Sometimes you move to a stage in life you really cannot move on. You get hurt so much you think of going back.
But because you cannot, you stay where you are, not willing to move any further from the past you so want to rewrite.
people fall in love many times in life, they fall out of love too.
i remember that day when i broke up with someone i loved and i was crying and i was heartbroken and i was falling apart.
Then someone told me "people fall in and out of love; and it is those who fall back regardless the issue that are worth the broken heart"
I held on to many things in my life.
I held on to hope that we would patch until 2 years later.
i held on to the hope that i could enter a Junior College until i realize i was struggling in Polytechnic never accepting the reality that i was given.
I held on to everything i wanted so much.
Through everything, I lost so much.
i learnt everything the difficult way.
I'm still making mistakes and i'm still crying.
I hate myself, and i insult myself.
I get affected when people see right through the front i put up.
But there is something i always wanted to tell everyone.
something even my boyfriend should know about me.
I may have things i absolutely have no clue about,
i have things that no matter how hard i try,
i can never do good enough.
But those are things only i can be frustrated at myself for.
Those are flaws only i have the right to criticize myself about.
No one, NO ONE should be telling me those are things i SHOULD be doing.
You shouldn't be making feel upset just because of my inabilities.
picking on my weakness,
that's a good strategy to beat your enemy,
and it works all the time.
If you hate me,
you point out these things and let me tell you,
i get hurt all the time.
EVERY single time i get affected.
and if i don't,
i'm just pretending.
i love commenting on the things people do.
i love insulting the people i hate.
But when there are people who do it back,
i get furious.
i curse and i swear.
i am arrogant and i feel that nobody has the right to criticize me; my looks, my life, my character.
Sometimes, i get tired of fighting.
and i look around me filled with people who have beautiful eyes, skin, figure.
i see people who have thinner legs, prettier clothes, a beautiful voice.

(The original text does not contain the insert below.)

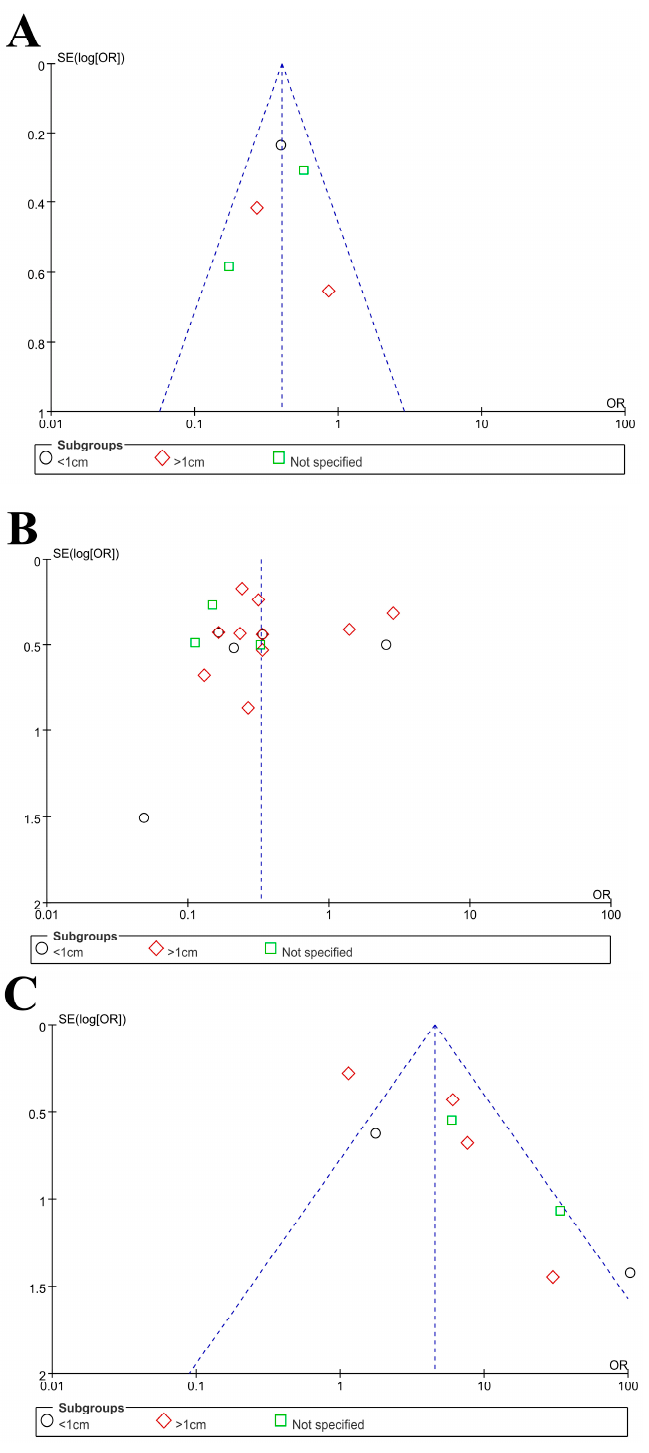
Figure 2. Funnel plot: ( A ) Stone-free rate (SFR) in randomized controlled trials (RCTs), ( B ) SFR in non-RCTs, ( C ) Retreatment.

i feel envious, no JEALOUS.
it is those times i shop for baggy jeans, i plan for workouts and i do everything that could reassure myself.
that's the time i really really HATE myself.

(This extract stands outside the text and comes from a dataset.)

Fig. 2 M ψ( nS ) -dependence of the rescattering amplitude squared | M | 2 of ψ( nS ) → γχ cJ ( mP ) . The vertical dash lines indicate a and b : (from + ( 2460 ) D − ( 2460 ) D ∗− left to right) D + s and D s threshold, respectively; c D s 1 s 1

when my boyfriend looks at a girl with an awestruck expression,
i know that's beauty in his eyes.
i really don't care about those times i got praises anymore.
i don't care about those times i managed to found thicker people and people who did poorly in school,
because at that moment someone i cared about looked at someone else with THAT expression,
i lost completely.
winning is important to me.
Butreally, whether i win or not in this game with millions of girls in this world,
does it matter?
everyone has their story.
i love how i look in the mirror.
i love that my eyes are bigger with those double eyelids.
i am taller than many girls.
i am smarter, i pick things up faster.
i have things they want but can never get no matter how they try.
but why do i hate myself?
why am i stupid, ugly and miserable?
because i have my flaws, that only i can hate myself for.
i have my story that only i understand.
if you hate me, pick out the knives and hurdles from that story.
if you cannot be bothered, you don't know i hate myself.
But if you even care just a little,
please tell me,
the little bulge on my stomach,
the thigh gap i could never keep with me,
the most obvious littlest flaws,
please tell me they don't matter.
you have to reassure me.
you have to show me how it doesn't matter to you,
when it means the world to me.
you have to show me how to love myself.
how to look at myself in the mirror and love it.
Ofcourse, when people leave,
i feel confused and hurt.
but i know what's happening.
even though i might say "i'm too good for them"
but in fact, when people leave,
it just means they don't understand that you hate yourself,
that you need them to stay.
They couldn't be bothered to reassure you.
They couldn't stay long enough to show you,
how you should love yourself.
No matter how hard it had made you fall,
you will have to pick yourself,
and that little confidence you have left,
to fight the battle you can never be sure you can win.
To all the people in polytechnic that didn't bother to tolerate with me,
even though i walked with my head held high,
i did my presentations when nobody really listened,
i pretended not to hear your laughter,
it hurt.
And deep down,
that is how i felt about what happened this past year.
To my boyfriend,
everytime you overlook that some words you say could hurt me,
you compromise me to do something else,
you praise another girl,
i feel as if i'm the only one that loves myself.
how can i continue to love myself?
every girl began with loving themselves.
I am at fault and i should be punished,
sometimes,
i ask myself:
"if i knew i should be loving myself to win, why do i still end up losing, and hating myself?"